SURABAYA, beritalima.com|
Badan Legislasi Dewan Perwakilan Rakyat (Baleg DPR) RI mulai melakukan rapat penyusunan revisi Undang-Undang (UU) Nomor 6 Tahun 2014 tentang Desa.
Revisi UU Desa tersebut merupakan sebuah kumulatif terbuka sebagai dampak dari putusan Mahkamah Konstitusi (MK) Nomor 15/PUU-XXI/2023. Wacana revisi itu lantas menimbulkan pro dan kontra di kalangan masyarakat karena dinilai sarat akan kepentingan politik jelang pemilihan umum (pemilu) 2024.
Dosen Ilmu Politik, Fakultas Ilmu Sosial dan Ilmu Politik (FISIP) Universitas Airlangga (Unair), Ucu Martanto SIP MA turut memberikan tanggapan.
Ucu mengatakan bahwa revisi UU tersebut akan berpengaruh pada sirkulasi dan hegemoni politik desa karena hal tersebut menyangkut perubahan periode masa jabatan kepala desa.
“Revisi UU ini nanti akan berpengaruh pada periode masa jabatan kepala desa. Yang pada awalnya satu periode hanya enam tahun kemudian berubah menjadi sembilan tahun. Dan setelahnya dapat dipilih kembali untuk masa jabatan yang sama,” ujar Ucu.

> [Data yang Tercatat]:

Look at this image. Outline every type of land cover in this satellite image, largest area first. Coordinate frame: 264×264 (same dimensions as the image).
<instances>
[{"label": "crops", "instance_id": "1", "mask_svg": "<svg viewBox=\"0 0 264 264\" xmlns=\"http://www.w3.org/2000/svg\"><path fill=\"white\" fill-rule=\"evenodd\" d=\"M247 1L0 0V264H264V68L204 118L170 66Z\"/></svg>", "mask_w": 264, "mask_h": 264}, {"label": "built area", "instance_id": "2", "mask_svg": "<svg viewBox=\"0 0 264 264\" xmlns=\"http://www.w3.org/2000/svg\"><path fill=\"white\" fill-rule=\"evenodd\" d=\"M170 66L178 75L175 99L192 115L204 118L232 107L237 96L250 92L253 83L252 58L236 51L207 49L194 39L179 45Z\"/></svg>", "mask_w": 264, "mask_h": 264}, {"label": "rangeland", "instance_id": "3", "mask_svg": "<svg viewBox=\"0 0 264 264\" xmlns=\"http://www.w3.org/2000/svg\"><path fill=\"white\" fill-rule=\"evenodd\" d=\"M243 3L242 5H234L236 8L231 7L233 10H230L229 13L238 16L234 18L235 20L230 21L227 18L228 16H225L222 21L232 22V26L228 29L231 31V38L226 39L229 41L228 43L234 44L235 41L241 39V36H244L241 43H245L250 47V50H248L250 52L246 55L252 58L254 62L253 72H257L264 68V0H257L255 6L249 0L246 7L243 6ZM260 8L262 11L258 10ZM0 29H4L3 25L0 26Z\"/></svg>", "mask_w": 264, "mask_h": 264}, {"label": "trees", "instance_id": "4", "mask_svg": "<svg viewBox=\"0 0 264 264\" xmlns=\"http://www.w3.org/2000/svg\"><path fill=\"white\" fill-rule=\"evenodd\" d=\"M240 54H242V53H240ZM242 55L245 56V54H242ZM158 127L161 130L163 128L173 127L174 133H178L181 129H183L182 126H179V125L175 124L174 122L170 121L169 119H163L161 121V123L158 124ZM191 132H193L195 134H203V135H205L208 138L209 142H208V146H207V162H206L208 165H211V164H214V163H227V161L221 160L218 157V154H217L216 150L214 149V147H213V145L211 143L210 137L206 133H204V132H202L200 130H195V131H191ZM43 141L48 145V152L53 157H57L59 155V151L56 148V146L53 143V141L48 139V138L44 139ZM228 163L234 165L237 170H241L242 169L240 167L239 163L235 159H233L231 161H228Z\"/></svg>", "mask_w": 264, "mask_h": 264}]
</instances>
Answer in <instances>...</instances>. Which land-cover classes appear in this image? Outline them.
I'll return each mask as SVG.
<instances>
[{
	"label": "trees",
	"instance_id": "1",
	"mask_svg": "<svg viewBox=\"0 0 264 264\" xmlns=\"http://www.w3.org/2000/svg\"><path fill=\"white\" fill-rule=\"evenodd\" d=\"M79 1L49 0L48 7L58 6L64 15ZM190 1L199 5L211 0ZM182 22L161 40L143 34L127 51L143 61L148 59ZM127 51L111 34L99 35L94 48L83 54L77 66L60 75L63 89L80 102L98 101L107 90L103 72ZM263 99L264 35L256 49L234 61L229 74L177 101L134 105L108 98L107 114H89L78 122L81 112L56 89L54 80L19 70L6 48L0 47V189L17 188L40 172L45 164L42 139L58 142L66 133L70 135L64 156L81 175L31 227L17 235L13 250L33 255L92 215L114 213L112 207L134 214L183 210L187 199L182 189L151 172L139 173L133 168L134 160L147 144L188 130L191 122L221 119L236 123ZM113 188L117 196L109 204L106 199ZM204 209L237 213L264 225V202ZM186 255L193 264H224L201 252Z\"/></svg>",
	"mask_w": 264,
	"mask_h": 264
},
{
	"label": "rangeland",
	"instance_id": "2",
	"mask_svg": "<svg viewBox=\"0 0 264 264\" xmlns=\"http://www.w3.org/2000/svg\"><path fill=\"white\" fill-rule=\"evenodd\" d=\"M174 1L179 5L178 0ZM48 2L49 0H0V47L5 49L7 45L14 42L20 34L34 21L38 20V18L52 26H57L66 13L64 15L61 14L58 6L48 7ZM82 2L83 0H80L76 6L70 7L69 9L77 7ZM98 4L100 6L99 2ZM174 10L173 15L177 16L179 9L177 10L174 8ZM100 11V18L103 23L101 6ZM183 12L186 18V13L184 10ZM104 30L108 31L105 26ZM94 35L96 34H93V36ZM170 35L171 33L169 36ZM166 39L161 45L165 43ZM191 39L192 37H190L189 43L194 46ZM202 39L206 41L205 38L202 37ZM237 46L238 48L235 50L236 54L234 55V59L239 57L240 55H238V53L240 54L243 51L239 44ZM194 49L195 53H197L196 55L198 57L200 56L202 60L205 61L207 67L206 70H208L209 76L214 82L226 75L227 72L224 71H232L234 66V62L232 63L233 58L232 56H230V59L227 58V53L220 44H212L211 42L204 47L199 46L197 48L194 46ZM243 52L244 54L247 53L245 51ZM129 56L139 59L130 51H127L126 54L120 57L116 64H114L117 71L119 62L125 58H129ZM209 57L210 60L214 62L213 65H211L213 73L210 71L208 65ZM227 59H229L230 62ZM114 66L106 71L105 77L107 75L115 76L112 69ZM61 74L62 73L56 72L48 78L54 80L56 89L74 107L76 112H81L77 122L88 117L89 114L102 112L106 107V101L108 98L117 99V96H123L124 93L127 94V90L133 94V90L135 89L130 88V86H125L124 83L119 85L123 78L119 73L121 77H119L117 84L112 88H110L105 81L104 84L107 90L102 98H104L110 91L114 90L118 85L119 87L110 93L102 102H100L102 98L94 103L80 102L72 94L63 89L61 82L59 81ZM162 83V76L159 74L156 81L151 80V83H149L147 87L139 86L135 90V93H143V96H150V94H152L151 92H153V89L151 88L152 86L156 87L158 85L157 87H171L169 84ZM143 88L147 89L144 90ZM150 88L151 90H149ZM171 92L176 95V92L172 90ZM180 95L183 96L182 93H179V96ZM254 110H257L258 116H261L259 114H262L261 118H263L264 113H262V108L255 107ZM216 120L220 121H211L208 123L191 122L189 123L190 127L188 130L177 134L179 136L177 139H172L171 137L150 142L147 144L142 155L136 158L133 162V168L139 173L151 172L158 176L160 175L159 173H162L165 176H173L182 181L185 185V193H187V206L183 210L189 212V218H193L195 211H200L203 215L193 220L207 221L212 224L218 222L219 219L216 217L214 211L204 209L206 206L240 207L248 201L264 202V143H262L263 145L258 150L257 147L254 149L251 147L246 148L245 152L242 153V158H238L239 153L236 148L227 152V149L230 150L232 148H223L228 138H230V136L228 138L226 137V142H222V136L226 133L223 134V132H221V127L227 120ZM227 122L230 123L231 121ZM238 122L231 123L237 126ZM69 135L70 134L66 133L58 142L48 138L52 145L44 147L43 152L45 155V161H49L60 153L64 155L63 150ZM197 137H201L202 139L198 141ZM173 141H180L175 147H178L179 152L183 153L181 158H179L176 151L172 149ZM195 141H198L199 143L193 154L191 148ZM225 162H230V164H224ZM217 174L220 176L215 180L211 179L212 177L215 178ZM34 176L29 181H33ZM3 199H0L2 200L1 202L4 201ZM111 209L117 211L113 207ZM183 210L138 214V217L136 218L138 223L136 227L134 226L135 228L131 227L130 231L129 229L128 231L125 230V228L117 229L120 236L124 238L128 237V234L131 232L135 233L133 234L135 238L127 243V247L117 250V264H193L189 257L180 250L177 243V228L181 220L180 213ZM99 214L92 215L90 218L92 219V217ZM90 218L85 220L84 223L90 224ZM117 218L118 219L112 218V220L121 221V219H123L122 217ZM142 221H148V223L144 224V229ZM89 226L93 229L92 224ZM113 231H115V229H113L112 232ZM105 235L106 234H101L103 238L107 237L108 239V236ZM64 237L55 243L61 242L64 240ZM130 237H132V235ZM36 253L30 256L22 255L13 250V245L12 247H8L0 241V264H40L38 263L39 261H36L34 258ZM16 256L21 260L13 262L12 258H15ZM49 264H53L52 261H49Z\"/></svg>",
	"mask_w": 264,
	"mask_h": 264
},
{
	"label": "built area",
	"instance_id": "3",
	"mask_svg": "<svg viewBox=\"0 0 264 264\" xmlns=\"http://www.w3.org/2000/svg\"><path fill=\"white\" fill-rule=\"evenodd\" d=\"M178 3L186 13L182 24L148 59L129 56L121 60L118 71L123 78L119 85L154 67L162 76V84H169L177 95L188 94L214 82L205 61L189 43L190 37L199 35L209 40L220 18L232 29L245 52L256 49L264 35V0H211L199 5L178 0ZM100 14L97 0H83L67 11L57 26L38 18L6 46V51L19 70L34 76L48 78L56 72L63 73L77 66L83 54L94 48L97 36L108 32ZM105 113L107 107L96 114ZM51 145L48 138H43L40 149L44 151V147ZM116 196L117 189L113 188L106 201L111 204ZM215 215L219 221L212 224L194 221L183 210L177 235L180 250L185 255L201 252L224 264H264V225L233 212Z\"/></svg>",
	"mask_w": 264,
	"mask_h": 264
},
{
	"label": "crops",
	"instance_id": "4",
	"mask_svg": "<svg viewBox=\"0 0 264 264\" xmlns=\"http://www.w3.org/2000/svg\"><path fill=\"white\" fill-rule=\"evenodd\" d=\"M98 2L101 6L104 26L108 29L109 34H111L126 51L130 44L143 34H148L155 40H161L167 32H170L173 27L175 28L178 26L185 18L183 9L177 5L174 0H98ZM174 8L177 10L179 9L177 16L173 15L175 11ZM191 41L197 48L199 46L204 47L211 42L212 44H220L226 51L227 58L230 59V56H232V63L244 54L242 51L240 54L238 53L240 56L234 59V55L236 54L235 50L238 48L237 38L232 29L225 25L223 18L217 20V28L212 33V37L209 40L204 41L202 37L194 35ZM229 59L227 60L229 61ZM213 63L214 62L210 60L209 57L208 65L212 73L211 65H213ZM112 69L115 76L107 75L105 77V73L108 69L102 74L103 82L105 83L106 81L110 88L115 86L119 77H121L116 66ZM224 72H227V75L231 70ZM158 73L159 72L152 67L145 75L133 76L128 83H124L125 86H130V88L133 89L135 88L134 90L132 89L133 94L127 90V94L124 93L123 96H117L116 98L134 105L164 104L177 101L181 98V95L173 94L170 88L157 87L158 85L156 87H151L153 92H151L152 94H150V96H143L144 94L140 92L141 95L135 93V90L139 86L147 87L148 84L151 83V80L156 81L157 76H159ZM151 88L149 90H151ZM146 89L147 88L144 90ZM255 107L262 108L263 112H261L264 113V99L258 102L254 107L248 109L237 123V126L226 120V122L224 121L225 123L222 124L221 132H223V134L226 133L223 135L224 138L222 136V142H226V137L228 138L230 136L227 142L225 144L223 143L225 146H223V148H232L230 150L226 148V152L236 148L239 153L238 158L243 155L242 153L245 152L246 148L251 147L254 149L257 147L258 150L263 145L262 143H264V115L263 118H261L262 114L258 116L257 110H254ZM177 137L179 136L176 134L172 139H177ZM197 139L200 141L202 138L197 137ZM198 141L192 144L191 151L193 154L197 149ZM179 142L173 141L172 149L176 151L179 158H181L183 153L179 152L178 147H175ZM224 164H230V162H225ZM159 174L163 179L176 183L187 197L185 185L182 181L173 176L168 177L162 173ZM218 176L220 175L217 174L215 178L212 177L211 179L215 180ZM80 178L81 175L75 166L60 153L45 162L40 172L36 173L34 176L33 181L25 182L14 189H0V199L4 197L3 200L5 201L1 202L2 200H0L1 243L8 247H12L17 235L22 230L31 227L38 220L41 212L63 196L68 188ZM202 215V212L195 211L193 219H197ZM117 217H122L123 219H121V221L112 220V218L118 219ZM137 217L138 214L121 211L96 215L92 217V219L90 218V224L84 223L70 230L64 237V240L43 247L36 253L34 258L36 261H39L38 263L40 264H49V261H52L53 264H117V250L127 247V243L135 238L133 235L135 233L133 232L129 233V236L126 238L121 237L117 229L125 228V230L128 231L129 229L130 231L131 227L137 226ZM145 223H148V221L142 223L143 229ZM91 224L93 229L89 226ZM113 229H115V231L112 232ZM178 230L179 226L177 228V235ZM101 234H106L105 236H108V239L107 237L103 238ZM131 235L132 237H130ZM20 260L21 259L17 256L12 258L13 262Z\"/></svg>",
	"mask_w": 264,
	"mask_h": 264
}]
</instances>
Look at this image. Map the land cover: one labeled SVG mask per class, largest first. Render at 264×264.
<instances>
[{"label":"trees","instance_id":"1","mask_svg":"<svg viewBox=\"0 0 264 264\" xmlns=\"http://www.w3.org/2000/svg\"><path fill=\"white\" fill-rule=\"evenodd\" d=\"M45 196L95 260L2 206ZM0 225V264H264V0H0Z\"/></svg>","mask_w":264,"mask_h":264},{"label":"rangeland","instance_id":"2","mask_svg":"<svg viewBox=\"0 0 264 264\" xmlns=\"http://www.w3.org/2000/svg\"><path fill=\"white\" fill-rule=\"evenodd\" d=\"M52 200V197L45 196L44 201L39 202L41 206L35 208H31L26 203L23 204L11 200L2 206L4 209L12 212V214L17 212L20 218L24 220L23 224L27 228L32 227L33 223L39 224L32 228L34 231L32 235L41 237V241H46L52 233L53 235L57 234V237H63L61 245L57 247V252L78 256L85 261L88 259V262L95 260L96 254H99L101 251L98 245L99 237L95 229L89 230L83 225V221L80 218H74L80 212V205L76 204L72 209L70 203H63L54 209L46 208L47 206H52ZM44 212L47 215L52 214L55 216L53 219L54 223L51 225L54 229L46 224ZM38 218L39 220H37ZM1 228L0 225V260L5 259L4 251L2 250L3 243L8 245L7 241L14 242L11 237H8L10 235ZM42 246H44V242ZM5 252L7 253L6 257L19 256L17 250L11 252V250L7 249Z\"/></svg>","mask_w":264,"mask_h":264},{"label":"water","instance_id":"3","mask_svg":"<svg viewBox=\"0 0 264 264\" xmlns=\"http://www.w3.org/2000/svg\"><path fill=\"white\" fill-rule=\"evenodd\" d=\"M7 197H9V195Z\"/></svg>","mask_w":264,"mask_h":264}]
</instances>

> [TUGAS YANG DIKERJAKAN]: Tuliskan ulang tanpa perubahan bagian teks berita revisi UU Desa dari "Revisi UU Desa" sampai "umum (pemilu) 2024.".

> [HASIL TUGAS]:
Revisi UU Desa tersebut merupakan sebuah kumulatif terbuka sebagai dampak dari putusan Mahkamah Konstitusi (MK) Nomor 15/PUU-XXI/2023. Wacana revisi itu lantas menimbulkan pro dan kontra di kalangan masyarakat karena dinilai sarat akan kepentingan politik jelang pemilihan umum (pemilu) 2024.